Doctors generally did not disrupt existing relationships between patients and specialists and hospitals, even if they were high-priced, she said. Instead, they switched to lower-cost options when the particular provider mattered less to patients, such as for scans — a change that nonetheless hurt hospitals financially because they generally charge more for imaging than free-standing centers.
“They aren’t doing the radical things people feared they would,” Safran said of doctors’ decisions.
In addition, some physician groups reduced the amount of medical care their patients used by better managing chronically ill patients to avoid hospital stays and offering extended office hours for urgent care rather than directing patients to emergency rooms.
Michael Chernew, a professor of health care policy at Harvard Medical School and senior author of the study, said the results are encouraging but not definitive.
In the second year of the contract, the bonuses and budgets for doctors were “sufficiently generous” so that the overall dollar amounts Blue Cross paid to the medical groups did not slow compared to what it paid other practices. Therefore, the money the doctors saved on care was not reflected in insurance premiums.
“Whether they can change enough to hit the targets when they get tighter remains to be seen,” he said.

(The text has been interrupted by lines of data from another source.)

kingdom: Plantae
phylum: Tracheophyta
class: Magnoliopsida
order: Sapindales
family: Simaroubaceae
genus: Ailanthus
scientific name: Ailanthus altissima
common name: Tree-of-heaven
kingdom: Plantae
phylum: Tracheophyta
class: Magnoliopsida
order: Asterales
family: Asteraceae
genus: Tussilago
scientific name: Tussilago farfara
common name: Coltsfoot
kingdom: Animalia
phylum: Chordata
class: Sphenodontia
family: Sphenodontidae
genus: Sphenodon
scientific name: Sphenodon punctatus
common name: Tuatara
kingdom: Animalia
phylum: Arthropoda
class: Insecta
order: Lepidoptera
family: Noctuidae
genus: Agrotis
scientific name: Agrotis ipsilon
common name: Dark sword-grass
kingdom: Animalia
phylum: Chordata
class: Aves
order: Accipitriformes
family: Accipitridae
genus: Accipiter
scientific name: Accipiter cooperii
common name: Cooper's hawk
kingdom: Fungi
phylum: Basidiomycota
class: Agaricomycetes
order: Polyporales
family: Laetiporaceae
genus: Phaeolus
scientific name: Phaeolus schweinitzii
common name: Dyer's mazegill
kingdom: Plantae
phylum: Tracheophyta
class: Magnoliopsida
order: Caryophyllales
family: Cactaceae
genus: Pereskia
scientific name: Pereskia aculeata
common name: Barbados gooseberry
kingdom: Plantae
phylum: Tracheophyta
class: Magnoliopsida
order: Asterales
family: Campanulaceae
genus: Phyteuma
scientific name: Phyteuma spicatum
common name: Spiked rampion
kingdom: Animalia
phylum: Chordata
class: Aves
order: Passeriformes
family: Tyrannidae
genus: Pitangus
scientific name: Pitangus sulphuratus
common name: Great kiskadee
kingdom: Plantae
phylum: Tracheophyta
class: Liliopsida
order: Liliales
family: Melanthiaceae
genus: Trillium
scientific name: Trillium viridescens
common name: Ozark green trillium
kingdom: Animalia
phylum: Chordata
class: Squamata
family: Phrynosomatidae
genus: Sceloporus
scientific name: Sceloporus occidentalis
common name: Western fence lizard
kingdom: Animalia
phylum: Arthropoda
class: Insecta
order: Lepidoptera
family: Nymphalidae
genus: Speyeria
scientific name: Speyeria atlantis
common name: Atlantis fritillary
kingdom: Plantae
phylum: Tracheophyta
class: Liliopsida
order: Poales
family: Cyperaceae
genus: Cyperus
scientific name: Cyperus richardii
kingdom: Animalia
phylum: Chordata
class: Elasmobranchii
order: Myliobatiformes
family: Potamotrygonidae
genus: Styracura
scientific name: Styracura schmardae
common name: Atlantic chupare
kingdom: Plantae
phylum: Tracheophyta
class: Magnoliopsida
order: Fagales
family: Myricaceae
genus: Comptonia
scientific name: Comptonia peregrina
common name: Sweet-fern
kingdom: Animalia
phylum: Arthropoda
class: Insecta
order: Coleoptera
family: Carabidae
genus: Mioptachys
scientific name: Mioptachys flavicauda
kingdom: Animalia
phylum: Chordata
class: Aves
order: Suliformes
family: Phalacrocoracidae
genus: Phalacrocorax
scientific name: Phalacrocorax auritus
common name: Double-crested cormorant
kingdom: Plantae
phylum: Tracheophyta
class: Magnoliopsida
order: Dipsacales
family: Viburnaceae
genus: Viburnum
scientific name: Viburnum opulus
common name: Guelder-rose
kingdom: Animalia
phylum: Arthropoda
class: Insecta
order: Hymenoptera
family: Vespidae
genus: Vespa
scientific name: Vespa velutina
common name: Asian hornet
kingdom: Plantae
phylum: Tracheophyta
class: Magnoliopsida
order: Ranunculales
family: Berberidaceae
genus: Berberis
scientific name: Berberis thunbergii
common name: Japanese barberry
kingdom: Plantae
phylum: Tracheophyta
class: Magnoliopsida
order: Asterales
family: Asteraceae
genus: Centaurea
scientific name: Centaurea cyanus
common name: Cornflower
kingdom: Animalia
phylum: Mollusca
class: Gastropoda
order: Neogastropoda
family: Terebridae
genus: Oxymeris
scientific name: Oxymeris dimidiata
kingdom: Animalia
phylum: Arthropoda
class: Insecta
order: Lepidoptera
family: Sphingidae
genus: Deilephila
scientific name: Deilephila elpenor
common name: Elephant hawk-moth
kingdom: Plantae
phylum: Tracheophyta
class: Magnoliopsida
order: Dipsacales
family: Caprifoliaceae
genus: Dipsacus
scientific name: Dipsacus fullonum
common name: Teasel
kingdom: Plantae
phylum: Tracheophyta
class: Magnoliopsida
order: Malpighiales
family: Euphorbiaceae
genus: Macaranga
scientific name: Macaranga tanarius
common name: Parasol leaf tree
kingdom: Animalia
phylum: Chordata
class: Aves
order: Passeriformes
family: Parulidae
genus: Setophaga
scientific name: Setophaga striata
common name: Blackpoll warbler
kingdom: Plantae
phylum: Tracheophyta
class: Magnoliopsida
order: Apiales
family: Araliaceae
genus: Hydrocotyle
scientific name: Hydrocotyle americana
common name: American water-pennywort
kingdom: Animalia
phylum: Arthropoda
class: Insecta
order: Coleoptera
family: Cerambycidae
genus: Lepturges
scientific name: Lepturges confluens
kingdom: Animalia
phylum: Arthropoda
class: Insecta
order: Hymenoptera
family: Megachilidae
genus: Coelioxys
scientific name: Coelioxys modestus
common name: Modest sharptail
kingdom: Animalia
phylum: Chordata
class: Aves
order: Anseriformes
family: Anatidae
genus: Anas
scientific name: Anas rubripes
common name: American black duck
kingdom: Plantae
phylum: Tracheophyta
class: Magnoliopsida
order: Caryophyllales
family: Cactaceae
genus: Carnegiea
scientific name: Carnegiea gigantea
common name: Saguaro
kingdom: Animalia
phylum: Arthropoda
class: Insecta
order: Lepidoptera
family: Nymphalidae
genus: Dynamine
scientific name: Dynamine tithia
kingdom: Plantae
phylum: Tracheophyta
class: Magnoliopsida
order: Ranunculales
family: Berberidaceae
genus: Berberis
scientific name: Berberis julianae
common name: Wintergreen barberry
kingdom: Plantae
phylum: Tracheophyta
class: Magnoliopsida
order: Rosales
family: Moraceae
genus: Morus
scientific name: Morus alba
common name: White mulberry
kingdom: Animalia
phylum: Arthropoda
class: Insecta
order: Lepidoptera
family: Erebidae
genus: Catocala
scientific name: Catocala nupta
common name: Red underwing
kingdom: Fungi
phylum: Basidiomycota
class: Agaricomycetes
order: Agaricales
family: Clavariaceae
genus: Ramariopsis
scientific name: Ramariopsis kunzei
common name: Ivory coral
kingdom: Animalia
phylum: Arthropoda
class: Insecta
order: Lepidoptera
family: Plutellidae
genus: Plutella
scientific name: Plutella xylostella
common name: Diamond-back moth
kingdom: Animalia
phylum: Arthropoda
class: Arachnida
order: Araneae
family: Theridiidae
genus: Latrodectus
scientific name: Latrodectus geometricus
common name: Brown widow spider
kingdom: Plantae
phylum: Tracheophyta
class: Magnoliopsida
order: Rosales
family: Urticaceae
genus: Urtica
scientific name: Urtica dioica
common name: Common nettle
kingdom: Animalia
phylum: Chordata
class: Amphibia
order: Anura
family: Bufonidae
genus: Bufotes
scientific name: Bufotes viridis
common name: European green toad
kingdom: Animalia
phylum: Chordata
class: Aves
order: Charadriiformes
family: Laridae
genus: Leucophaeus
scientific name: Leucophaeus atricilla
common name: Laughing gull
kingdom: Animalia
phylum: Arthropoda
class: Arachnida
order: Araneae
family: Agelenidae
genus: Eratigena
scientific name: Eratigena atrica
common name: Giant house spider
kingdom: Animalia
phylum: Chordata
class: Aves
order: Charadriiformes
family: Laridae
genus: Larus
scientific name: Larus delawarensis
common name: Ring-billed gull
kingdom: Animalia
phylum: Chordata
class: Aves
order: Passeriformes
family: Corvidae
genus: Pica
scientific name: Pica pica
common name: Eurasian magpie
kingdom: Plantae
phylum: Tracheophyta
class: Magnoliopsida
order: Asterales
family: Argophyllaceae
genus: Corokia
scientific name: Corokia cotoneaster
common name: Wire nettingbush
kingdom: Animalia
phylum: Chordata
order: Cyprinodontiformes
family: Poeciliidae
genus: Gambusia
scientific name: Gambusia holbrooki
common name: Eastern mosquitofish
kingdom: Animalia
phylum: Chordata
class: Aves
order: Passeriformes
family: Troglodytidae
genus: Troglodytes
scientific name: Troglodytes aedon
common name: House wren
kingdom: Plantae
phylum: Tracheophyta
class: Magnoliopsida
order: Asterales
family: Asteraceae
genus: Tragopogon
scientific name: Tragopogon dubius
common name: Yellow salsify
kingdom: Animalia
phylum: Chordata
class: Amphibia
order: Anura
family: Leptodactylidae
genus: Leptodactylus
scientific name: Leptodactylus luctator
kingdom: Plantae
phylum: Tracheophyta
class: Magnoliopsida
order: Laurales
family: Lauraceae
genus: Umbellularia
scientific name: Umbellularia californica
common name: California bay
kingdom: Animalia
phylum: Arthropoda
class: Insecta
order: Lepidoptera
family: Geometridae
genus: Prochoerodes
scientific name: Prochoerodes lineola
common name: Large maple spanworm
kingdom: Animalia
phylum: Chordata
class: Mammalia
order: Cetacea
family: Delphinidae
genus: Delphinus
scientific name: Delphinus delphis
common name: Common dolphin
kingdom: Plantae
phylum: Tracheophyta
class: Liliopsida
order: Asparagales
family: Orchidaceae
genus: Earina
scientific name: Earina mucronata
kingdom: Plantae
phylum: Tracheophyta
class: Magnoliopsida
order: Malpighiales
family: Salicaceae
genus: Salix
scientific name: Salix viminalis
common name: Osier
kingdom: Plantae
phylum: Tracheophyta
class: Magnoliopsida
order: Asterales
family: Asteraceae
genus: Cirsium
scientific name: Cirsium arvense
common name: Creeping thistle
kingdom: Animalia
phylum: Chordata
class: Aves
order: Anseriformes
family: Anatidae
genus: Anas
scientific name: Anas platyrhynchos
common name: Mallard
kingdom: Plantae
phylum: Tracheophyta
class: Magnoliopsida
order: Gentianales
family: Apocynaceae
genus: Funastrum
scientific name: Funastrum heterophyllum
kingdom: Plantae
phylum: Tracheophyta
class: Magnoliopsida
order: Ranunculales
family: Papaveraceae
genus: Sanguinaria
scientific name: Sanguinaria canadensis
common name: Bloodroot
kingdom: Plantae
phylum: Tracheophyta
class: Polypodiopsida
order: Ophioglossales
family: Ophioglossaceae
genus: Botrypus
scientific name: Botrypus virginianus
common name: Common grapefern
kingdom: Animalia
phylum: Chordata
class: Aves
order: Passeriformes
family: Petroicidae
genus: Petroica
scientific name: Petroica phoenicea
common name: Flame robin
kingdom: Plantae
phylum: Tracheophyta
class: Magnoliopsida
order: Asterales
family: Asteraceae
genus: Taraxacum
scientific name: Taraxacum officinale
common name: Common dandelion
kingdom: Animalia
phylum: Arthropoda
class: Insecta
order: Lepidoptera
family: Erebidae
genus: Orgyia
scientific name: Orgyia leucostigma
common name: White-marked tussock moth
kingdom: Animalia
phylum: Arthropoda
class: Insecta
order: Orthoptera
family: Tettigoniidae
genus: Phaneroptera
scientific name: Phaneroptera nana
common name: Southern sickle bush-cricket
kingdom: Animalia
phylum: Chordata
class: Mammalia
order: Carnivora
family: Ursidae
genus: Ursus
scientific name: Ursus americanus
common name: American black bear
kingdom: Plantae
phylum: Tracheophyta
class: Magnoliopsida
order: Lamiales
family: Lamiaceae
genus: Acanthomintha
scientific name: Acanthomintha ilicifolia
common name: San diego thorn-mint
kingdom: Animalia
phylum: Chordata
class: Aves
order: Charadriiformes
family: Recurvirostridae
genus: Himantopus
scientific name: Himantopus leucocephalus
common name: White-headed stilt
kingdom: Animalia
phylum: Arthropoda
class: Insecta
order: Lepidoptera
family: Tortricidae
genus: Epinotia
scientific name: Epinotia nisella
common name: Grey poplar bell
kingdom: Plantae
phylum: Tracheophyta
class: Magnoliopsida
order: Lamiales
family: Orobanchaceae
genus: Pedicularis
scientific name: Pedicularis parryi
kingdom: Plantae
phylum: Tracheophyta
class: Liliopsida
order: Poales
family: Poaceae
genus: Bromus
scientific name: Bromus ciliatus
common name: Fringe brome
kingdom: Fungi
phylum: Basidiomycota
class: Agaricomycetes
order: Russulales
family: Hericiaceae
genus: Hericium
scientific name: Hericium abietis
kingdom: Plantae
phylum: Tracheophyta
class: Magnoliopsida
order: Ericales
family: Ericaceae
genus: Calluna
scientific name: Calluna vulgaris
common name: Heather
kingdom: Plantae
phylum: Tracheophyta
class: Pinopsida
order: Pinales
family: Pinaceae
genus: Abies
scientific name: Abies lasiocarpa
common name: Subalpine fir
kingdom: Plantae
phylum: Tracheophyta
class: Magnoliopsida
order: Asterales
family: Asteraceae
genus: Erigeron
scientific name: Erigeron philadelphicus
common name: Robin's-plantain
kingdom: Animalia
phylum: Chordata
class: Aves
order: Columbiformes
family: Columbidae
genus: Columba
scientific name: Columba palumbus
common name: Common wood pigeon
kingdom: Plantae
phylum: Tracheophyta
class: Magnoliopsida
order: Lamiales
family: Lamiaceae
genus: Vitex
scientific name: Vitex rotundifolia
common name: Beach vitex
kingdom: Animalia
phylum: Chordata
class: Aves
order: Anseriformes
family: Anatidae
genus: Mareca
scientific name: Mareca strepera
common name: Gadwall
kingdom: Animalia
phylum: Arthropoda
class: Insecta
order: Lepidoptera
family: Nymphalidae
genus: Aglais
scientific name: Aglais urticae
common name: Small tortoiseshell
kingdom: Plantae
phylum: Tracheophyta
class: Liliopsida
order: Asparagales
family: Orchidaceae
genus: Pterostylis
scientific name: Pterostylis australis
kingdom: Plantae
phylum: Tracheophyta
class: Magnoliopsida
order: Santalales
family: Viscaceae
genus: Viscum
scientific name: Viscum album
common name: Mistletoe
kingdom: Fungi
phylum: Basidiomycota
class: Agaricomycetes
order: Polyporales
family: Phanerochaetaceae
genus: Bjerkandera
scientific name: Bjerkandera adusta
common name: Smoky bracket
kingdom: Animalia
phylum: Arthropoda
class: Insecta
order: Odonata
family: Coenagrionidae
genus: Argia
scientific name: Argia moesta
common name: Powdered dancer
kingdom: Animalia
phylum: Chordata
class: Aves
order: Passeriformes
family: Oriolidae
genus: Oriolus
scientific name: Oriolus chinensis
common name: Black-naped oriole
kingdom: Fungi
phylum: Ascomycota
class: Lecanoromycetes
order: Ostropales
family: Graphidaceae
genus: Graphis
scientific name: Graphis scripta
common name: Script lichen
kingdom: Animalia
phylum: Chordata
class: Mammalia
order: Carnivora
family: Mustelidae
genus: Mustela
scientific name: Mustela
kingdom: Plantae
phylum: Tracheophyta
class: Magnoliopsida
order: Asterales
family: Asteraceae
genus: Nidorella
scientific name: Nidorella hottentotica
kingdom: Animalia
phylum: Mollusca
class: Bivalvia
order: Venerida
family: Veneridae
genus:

Those budgets have been tightening during the last three years of the contract, and Safran said she expects that by next year the annual increase in what Blue Cross pays participating groups overall will slow to general inflation.
State Senate and House leaders are negotiating a compromise bill to control health care costs. Each passed its own legislation earlier this year, with the House bill containing more regulation of providers. While some industry leaders may argue that the Health Affairs study shows regulation is unnecessary to save money, Representative Steven Walsh,a Lynn Democrat overseeing the House’s efforts, said the results bolster the House plan to push the market toward budget-type payments.
The bill encourages providers to move away from fee-for-service medicine, which is seen as promoting unnecessary care. “This proves that if doctors manage chronically ill patients regularly and move to global payments, you can save money,” he said.
The study’s authors and others cautioned that doctors who agreed to join the alternative contract may not be representative of all providers. For example, Ginsburg said it may be more difficult for large hospital-led organizations to reduce spending because they are more conflicted about switching patients to competing lower-cost providers.
“They are not going to send their patients to another hospital,” he said. “It’s one reason they got into the [Blue Cross alternative contract] later.”
Boston Children’s Hospital and Partners HealthCare, which includes Massachusetts General and Brigham and Women’s hospitals, signed onto the alternative contract just this year. All three are among the more expensive providers.
Dr. Thomas Lee, head of the Partners physician organization, said doctors and patients are feeling an effect. Brigham doctors, for example, receive regular reports on how often they admit patients to Faulkner Hospital, a less-expensive Partners facility, rather than to Brigham, for basic care. Brigham patients who do not require complex emergency care on the weekends are now sent to Faulkner for urgent care.
“This has accelerated everyone’s plans to do the right thing and get organized and take better care of people,” Lee said.